Adding to this feeling is the expectant air surrounding each of the restaurant's diners as they wait eagerly to divulge the secret satisfactions of their meals. We begin by indulging in a series of appetizers: Humus ($5.50),Tabülê ($5.95), Hallüm Salad ($8.95) and Fried Eggplant ($6.50). The standouts at the table were the hallüm and eggplant. The seared hallüm, a cheese that has recently become increasingly popular, carried a dense saltiness that matched well when paired with the sweetness of the arugula salad. The fried eggplant was a revelation. The sensual softness of the eggplant was almost obscene and it carried a simple depth from the light touch of a lemon and garlic dressing. It immediately brought to mind how unlike another popular eggplant dish I've often had in Toronto restos-baked miso eggplant, whose bland underbelly is often suffocated by a layer of a cloyingly sweet miso mixture.
We continued with a shared platter of kebabs-chicken ($13.95), beef, and lamb ($16.95). For an extra $2.50, we substituted house rice with brown rice and Müjaddara (brown rice and lentils) and both were studded with chunks of roasted vegetables. We sat in anticipation for the red meats in particular, because everyone knows how easy they are to overcook. The beef and lamb were done to a perfect medium-rare, which, when paired with glasses of the Wyndham Estates Shiraz ($36), allowed us to firmly settle into the headiness of the meal.
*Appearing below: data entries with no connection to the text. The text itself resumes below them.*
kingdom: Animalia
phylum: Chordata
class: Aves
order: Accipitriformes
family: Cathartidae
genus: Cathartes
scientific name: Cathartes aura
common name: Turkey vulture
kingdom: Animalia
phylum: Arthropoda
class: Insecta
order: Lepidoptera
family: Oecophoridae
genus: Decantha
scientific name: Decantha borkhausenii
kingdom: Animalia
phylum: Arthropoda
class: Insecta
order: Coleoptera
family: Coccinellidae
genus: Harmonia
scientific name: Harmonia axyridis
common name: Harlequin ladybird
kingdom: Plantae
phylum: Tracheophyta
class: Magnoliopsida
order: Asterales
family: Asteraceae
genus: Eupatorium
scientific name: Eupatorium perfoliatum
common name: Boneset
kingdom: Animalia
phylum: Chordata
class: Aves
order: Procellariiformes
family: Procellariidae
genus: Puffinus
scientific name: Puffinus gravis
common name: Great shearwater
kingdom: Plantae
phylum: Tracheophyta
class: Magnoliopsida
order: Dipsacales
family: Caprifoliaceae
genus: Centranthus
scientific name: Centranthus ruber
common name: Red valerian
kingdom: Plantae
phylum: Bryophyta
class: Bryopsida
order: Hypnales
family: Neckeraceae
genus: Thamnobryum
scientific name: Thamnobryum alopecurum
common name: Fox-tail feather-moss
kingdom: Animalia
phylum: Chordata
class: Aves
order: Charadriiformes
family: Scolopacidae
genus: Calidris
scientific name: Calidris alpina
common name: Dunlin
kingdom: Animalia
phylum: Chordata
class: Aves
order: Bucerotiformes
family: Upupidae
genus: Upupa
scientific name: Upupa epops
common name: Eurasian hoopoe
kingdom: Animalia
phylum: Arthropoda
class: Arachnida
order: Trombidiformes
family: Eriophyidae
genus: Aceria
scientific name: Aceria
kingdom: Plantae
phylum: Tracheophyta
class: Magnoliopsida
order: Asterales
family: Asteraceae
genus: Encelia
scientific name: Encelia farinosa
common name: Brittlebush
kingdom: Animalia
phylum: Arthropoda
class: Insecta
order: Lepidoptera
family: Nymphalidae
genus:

Our senses were tempered further with desserts and coffee that drew the night to a sweet close: the house specialty, Knaffe Ashta ($5.95), which is a warm angelhair phyllo, wrapped around orange blossom-infused custard, intrigued the palate, drawing multiple bites from the curious. The intricate layers of the bite-sized Baklava ($5.25) was a delicious experience that rivaled any bakery on the Danforth. We paid the bill and said goodnight to our server, who was still thrumming with helpful energy; our dinner was finished, but the unspoken promise for future visits infused into our breath as we entered the cool night air.
Now that Tabülê has reopened after the renovations, Diana and Rony can articulate the elegant allure of casual/upscale Middle Eastern cuisine in Toronto. The customers, who have been eagerly awaiting the reopening, can now put their anticipation to rest. Not only can they look forward to long, delicious nights in the updated space, but they can also anticipate playing host to their private events like weddings and showers in the restaurant. The owners also hope to incorporate live entertainment like belly-dancing and build toward the ultimate dream, expansion into different locations. Tabule's revival is complete, and is here to stay.